Crispy Salt and Pepper Shrimp with Celery

Starters from Issue 12 - Winter 2018 – The Senses

There are certain sounds that are universally beloved. The sound of water in its many incarnations, from waves gently lapping against rocks to the steady staccato of rain against your car or apartment windows; a lover’s laugh; the crackling trail you make walking through autumn’s first leaves; and, of course, the gratifying crunch of sinking your teeth into something crisp and vegetal like an apple or celery.
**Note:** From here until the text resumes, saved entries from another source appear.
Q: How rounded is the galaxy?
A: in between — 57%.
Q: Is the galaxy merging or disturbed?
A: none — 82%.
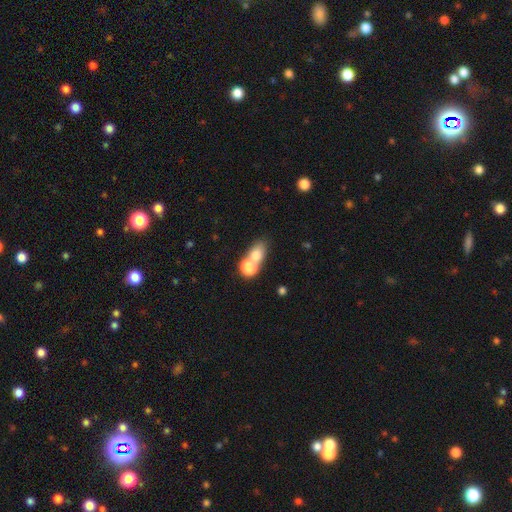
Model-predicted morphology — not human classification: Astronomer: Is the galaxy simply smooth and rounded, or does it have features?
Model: smooth — 73%.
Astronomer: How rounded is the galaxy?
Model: in between — 56% (runner-up: round, 42%).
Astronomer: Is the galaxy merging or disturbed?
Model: merger — 59%.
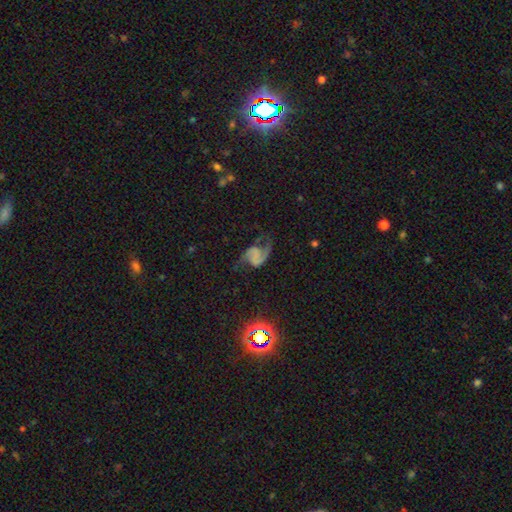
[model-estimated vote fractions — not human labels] smooth_or_featured: featured or disk (p=0.81) [alt: smooth p=0.10]
disk_edge_on: no (p=0.98) [alt: yes p=0.02]
bar: no (p=0.56) [alt: weak p=0.31]
has_spiral_arms: yes (p=0.95) [alt: no p=0.05]
spiral_winding: loose (p=0.59) [alt: medium p=0.34]
spiral_arm_count: 2 (p=0.90) [alt: 1 p=0.05]
bulge_size: none (p=0.68) [alt: small p=0.15]
merging: none (p=0.61) [alt: major disturbance p=0.19]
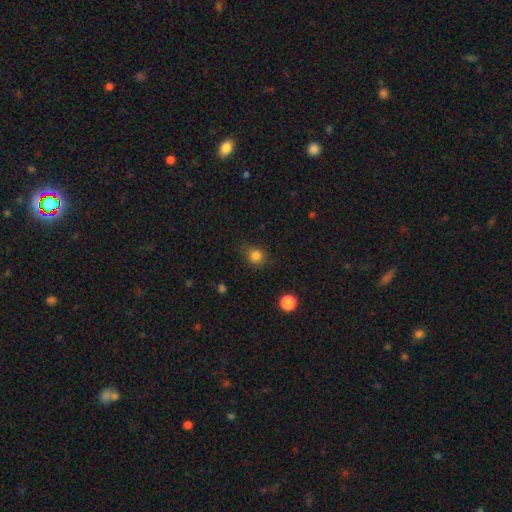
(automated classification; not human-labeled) Overall: smooth (82%). How rounded: round (79%). Merging: none (74%).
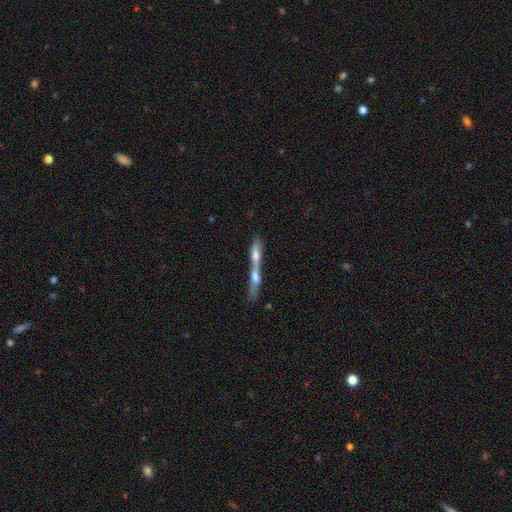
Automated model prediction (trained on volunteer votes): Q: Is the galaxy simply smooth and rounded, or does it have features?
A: featured or disk — 49%.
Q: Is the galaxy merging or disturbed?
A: merger — 65%.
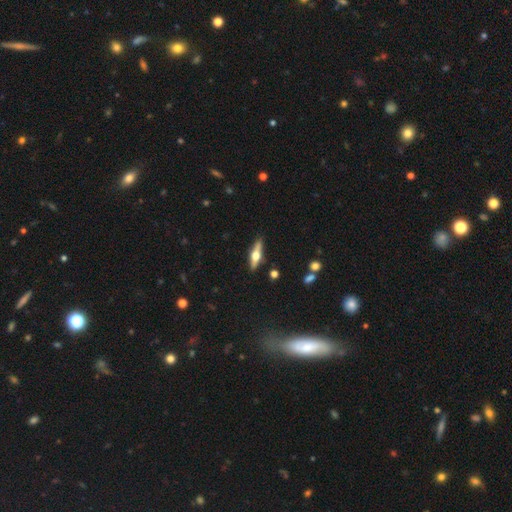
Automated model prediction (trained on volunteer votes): This appears to be a featured or disk galaxy (64%) viewed edge-on (95%) with a rounded central bulge (94%). Merging: none (87%).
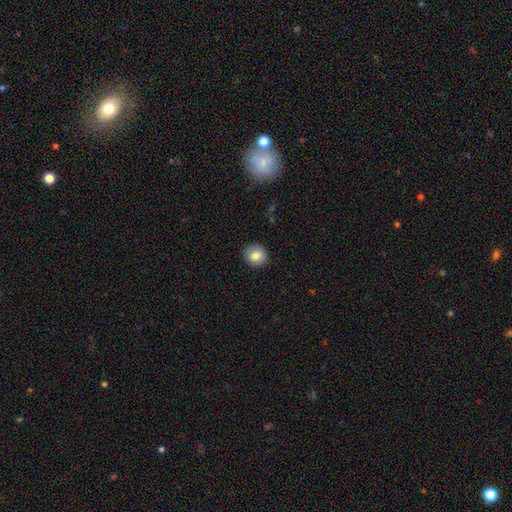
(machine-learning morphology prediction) Q: Smooth or featured?
A: smooth (83%); runner-up: star or artifact (9%)
Q: How rounded?
A: round (86%); runner-up: in between (13%)
Q: Merging?
A: none (90%); runner-up: minor disturbance (7%)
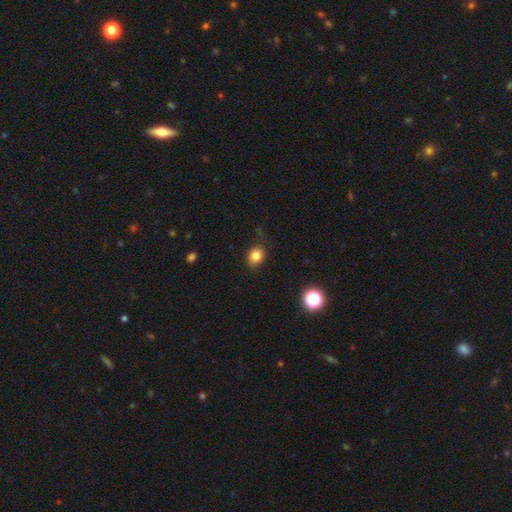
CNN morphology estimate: A smooth galaxy with no disk features (83%) that is round (55%).

Vote fractions:
- Smooth or featured? smooth: 83% / star or artifact: 12% / featured or disk: 5%
- How rounded? round: 55% / in between: 44% / cigar-shaped: 1%
- Merging? none: 81% / minor disturbance: 14% / major disturbance: 3% / merger: 2%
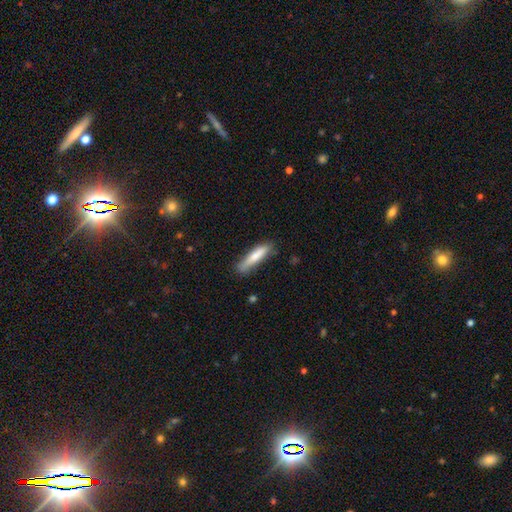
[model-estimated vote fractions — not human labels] This is likely a smooth galaxy (75%). How rounded: clearly cigar-shaped (81%). Merging: likely none (73%).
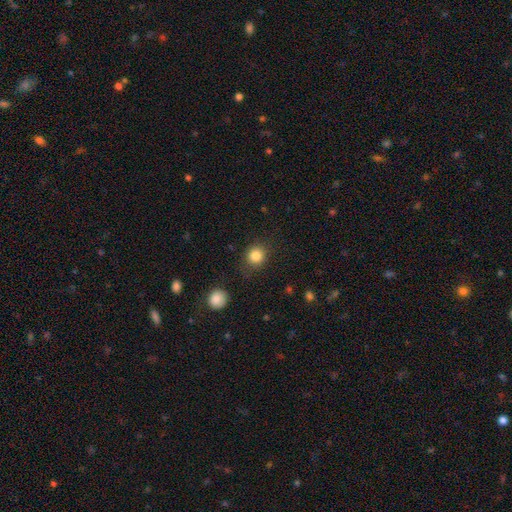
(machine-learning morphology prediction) Overall: smooth (84%). How rounded: round (84%). Merging: none (83%).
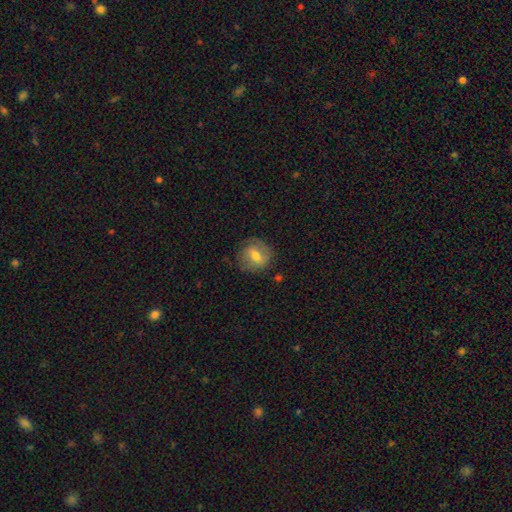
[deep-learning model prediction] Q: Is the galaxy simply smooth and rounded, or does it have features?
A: smooth — 52%.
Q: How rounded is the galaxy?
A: round — 80%.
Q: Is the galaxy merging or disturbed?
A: none — 74%.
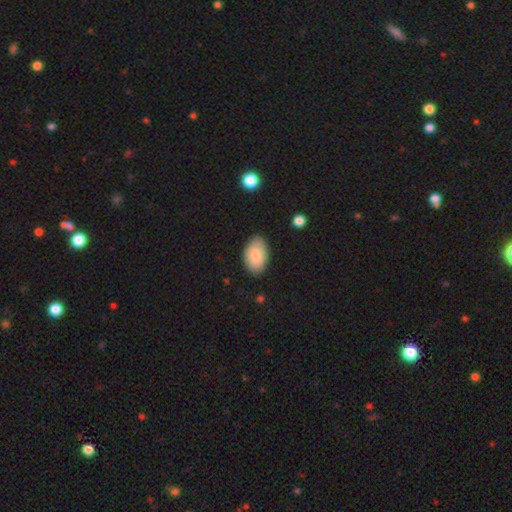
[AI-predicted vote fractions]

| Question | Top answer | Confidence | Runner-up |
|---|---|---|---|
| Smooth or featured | smooth | 82% | featured or disk (12%) |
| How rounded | in between | 92% | round (7%) |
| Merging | none | 82% | minor disturbance (14%) |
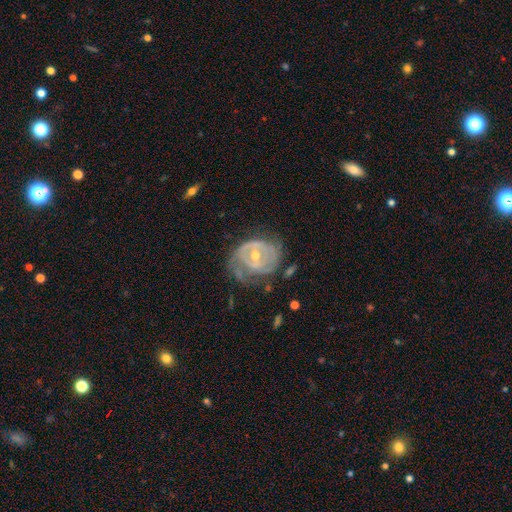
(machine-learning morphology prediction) Smooth or featured? featured or disk (80%)
Edge-on disk? no (97%)
Bar? no (55%)
Spiral arms? yes (75%)
Spiral winding? tight (64%)
Spiral arm count? can't tell (39%)
Bulge size? moderate (56%)
Merging? none (45%)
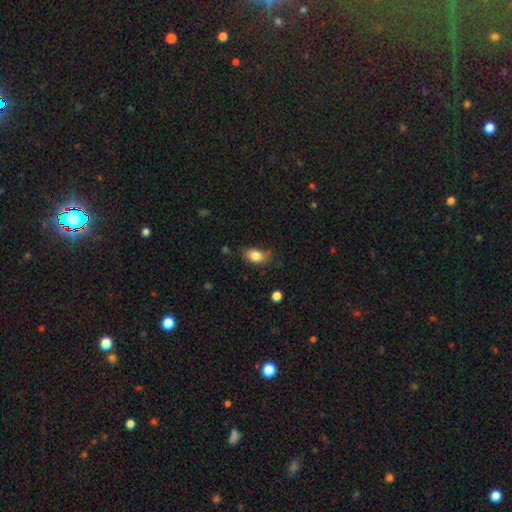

Our starter couples that crunch with another—quick-fried, shell-on shrimp—for a doubly satisfying effect.

serves 4




  • 2 ½ tsp coarse salt
  • 1 Tbsp coarsely ground black pepper
  • about 1 cup canola or vegetable oil for frying
  • 4 garlic cloves, thinly sliced
  • 1 cup celery leaves (or, if your bunch doesn’t have enough, add parsley or cilantro)
  • ¾ cup cornstarch
  • 1 lb unpeeled medium shrimp
  • 1 lemon
  • 6 stalks celery, thinly sliced on the bias

  • 1

    Gently heat salt in a medium saucepan until hot and starting to toast, about 3 minutes. Transfer to a mortar and pestle or spice grinder, add pepper, and grind until medium-fine. Wipe out pan and return to stove.

  • 2

    Add just enough oil to thinly coat bottom of pan and heat over medium heat. Stir in garlic and cook until golden. Add celery leaves and cook until just translucent. Transfer leaves and garlic to a paper towel-lined plate. Wipe out pan again.

  • 3

    Stir ½ tsp toasted salt and pepper into cornstarch in a medium bowl. Cut along outer curve of shrimp shell and devein, keeping shells on.

  • 4

    Add enough oil to pan to bring up to ¼ inch and heat over medium-high until a crumb dropped into the oil sizzles. Coat half the shrimp in the cornstarch, shaking off excess. Cook without crowding until crispy. Drain on a paper towel-lined plate and keep warm while cooking remaining shrimp, adding a little more oil if needed. Season generously with toasted salt and pepper and toss with fried leaves and garlic.

  • 5

    Peel 4 generous strips of rind from lemon and cut into fine slivers. Place in a bowl and squeeze lemon juice over. Stir in celery and sprinkle with salt and pepper. Serve alongside shrimp.